Our hotel today, the Hotel Ragaso, stands south of the Kitayamazaki Coast, so we went to enjoy the spectacular views from the observation deck at the top of the over 100 meter tall cliffs before checking into the hotel. The next day, we took a sightseeing cruise that departs from near Shimanokoshi Station and allows for views of the same cliff from sea level.

Known as the "The City of Steel, Fish and Rugby", the fishing town of Kamaishi became the site of Japan's first blast furnace and took a pioneering role in Japan's iron and steel industry in the 19th century. When the local steel producer started its own rugby team in the 1950s, the city also became known for its love for rugby. During the next Rugby World Cup, which will be held in Japan in autumn 2019, Kamaishi will host two games in its new stadium that is currently being constructed in the city's Unosumai district.

In Rikuzentakata, work on raising the former city center by over ten meters is still ongoing. The Abasse Takata shopping center, that newly opened on top of elevated land earlier this year, continues to enjoy high popularity. Several new shops and cafes have opened around the central complex since our last visit in May, attracting a steady stream of visitors.

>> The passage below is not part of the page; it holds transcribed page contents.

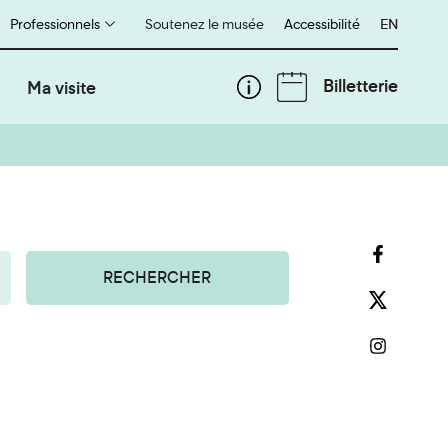
Professionnels
Soutenez le musée
Accessibilité
English
EN
Billetterie
Ma visite
RECHERCHER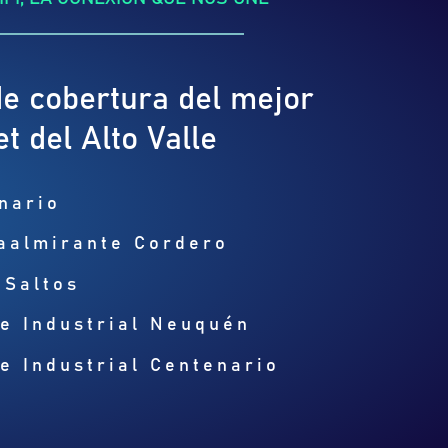
e cobertura del mejor
et del Alto Valle
nario
aalmirante Cordero
 Saltos
e Industrial Neuquén
e Industrial Centenario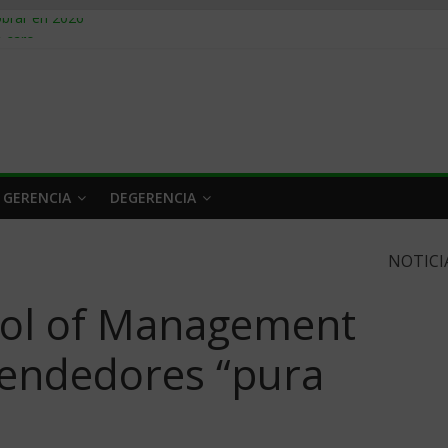
obrar en 2026
n caro
 a tiempo
 qué hacer
rlo y venderle
 GERENCIA
DEGERENCIA
NOTICI
ool of Management
rendedores “pura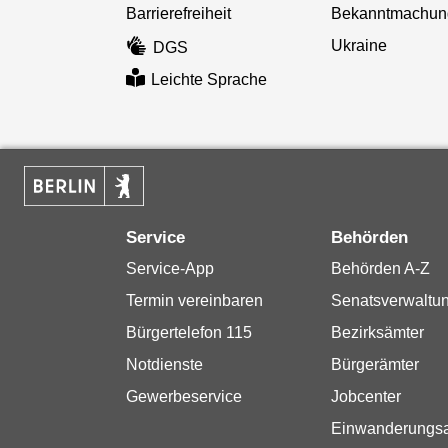
Barrierefreiheit
Bekanntmachun
Ukraine
DGS
Leichte Sprache
Service
Behörden
Service-App
Behörden A-Z
Termin vereinbaren
Senatsverwaltu
Bürgertelefon 115
Bezirksämter
Notdienste
Bürgerämter
Gewerbeservice
Jobcenter
Einwanderungs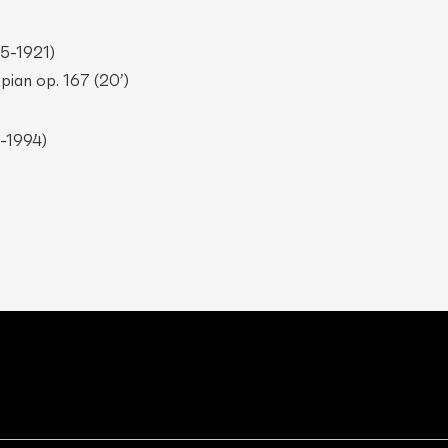
35-1921)
pian op. 167 (20’)
3-1994)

In Minamisanriku, the groundwork for redeveloping the former city center is still being laid, and the road network is still undergoing frequent change. We spent the second night of our trip at the Hotel Kanyo just outside central Minamisanriku which is famous for serving fresh local seafood from the waters overlooked by its guestrooms.

Our last stop this time was Hiyoriyama Park in Ishinomaki from where we observed the progress made along the city's badly damaged shoreline. A large memorial park is planned in the still mostly empty coastal district south of Hiyoriyama Park for completion around 2021.